* DATA FOR THIS EXERCISE *

^^^^^^^^

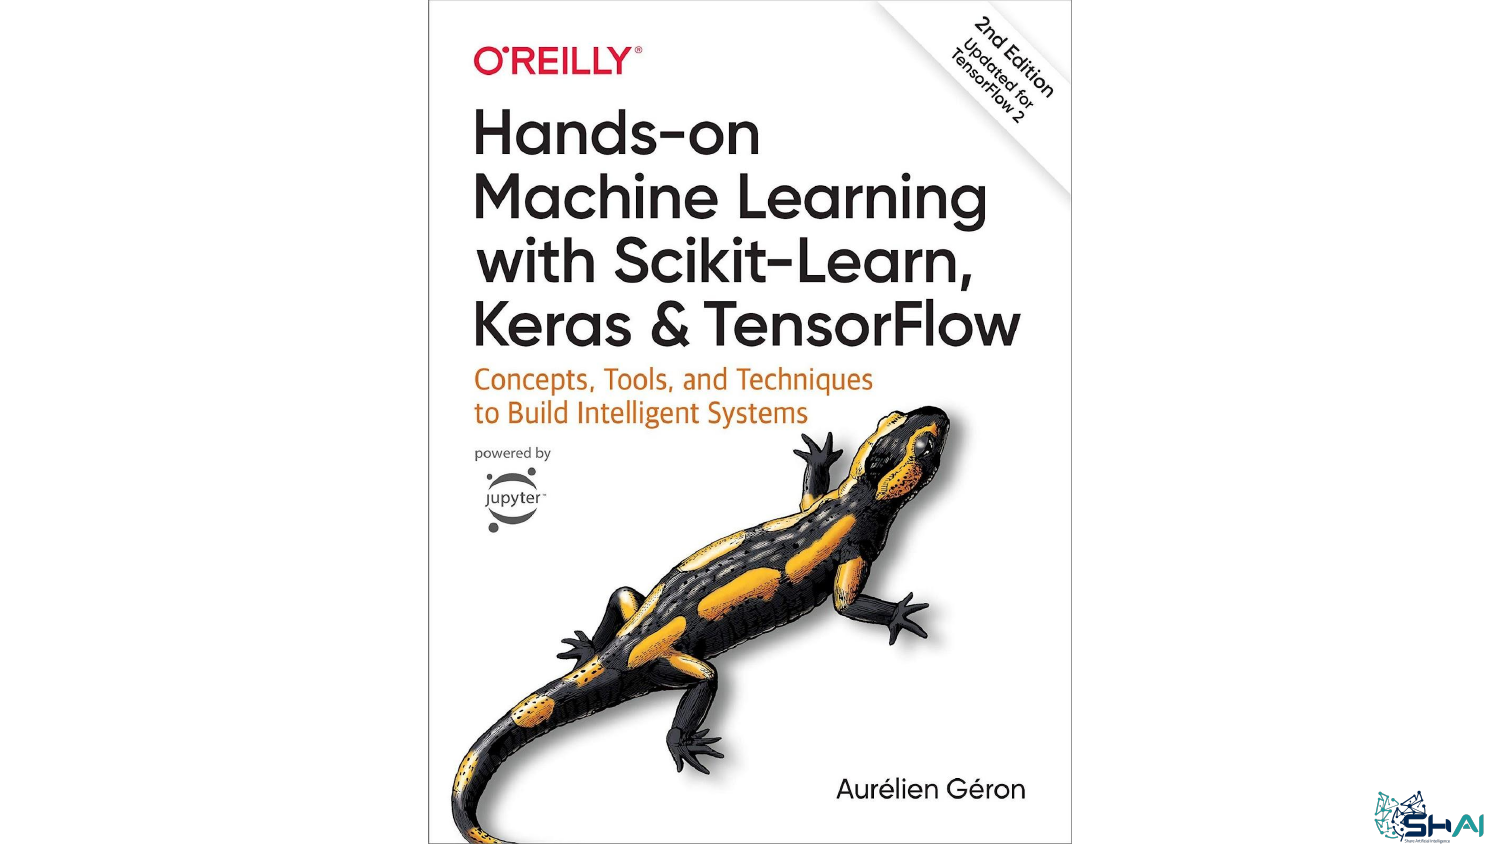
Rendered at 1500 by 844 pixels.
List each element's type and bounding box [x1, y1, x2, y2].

picture [1358, 790, 1500, 844]
picture [428, 0, 1072, 844]
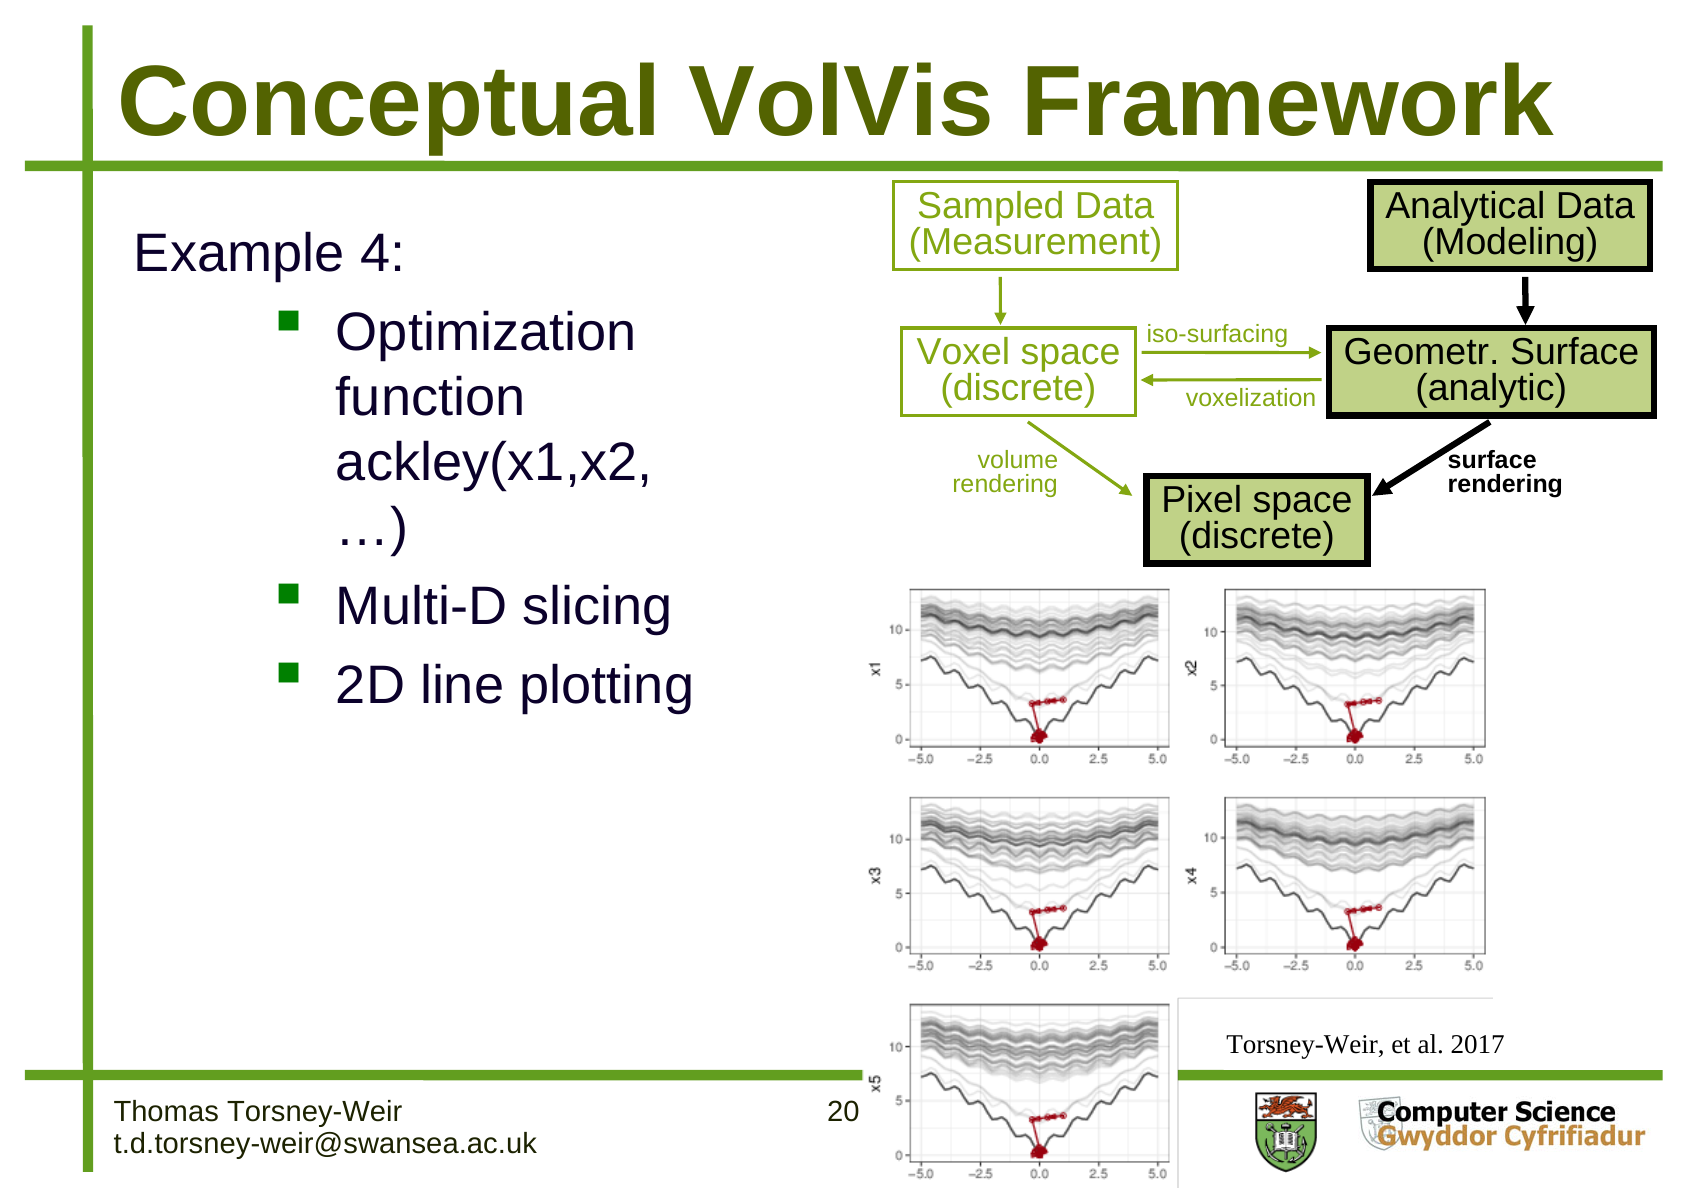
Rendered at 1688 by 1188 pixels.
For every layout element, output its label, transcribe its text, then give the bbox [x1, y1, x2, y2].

^^^^^^^^

* STATED EXERCISE *
Write out the rows above again with "Rendered" replaced by "Displayed" throughout and everything else left as it is. Leave the pictures out of your answer.

* THE RESPONSE *
Displayed at 1500 by 844 pixels.
List each element's type and bounding box [x1, y1, x2, y2].

picture [1358, 790, 1500, 844]
picture [428, 0, 1072, 844]
Displayed at 1688 by 1188 pixels.
For every layout element, output its label, transcribe its text, then give the bbox [x1, y1, x2, y2].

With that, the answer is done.